Termux has nginx, postgres, python and plenty of stuff compiled to ARM so I bet you can. You would have to be wary of non standard ports unless you have root access and make sure android does not kill or puts to sleep termux by adding exceptions to the app.
I remember running a few low traffic Mastodon bots in a S3 Mini years ago and it was decent.
Thanks to your comment I gave termux another try and finally figured out what I was doing wrong (pgk updates never working). DO NOT install termux from the Play Store, use FDROID. If you use the play store version you have an old and outdated version with old and broken package repos.
Until one week ago I was using an old Samsung A20 with good results. I moved to a mini PC as I wanted to host Immich server and I felt it was too much for the phone (it might not be the case though...)
Software:
Termux (android app)
SSH (OpenSSH in Termux)
Rclone (in Termux)
Sonarr, Radarr, Lidarr, Prowlarr (in proot-distro)

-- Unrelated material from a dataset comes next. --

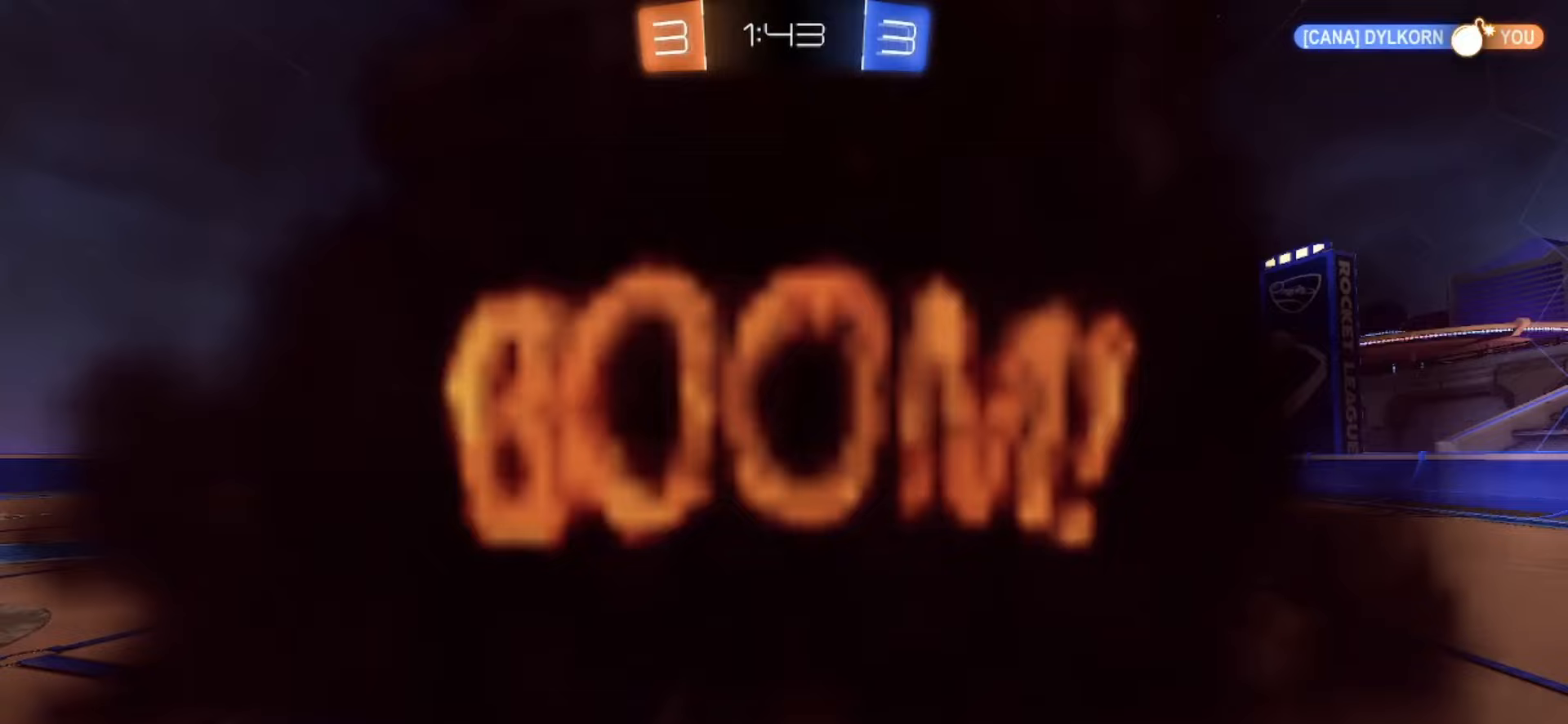
{"buttons": [], "left_stick": "center", "right_stick": "center", "events": []}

Transmission (in proot-distro)
Kavitha (in proot-distro)
Podgrab (in proot-distro)
Ombi (in proot-distro)
ntfy (in proot-distro)
Filebrowser (in proot-distro)
Vaultwarden (in proot-distro)
Homer with lighttpd (in proot-distro)
TLDR: Go for it! Use Termux with proot-distro to avoid headaches
Until one week ago I was using an old Samsung S20 with good results. I moved to a mini PC as I wanted to host Immich server and I felt it was too much for the phone (it might not be the case though...)
If postmarket os works on that device maybe you can go full Linux (alpine), there will be no systemd which might be a problem and I am not even sure about docker compatibility. You can look it up though.
Tried to host a pihole with distrobix some time ago, eventually it just stopped responding sadly. I want a debian server that I can ssh into, it's the bare minimum to host stuff IMO. Tmux is great, but I use it as a client, not a server.
Best case would be to trash the whole android os and somehow get a real Linux distro running headless (I know android is technically Linux, but it does not count)
Can anyone chime in about the safety of this from a battery standpoint? If it's going to function that way it'll probably have to be plugged in all the time, and that device's battery is not removable.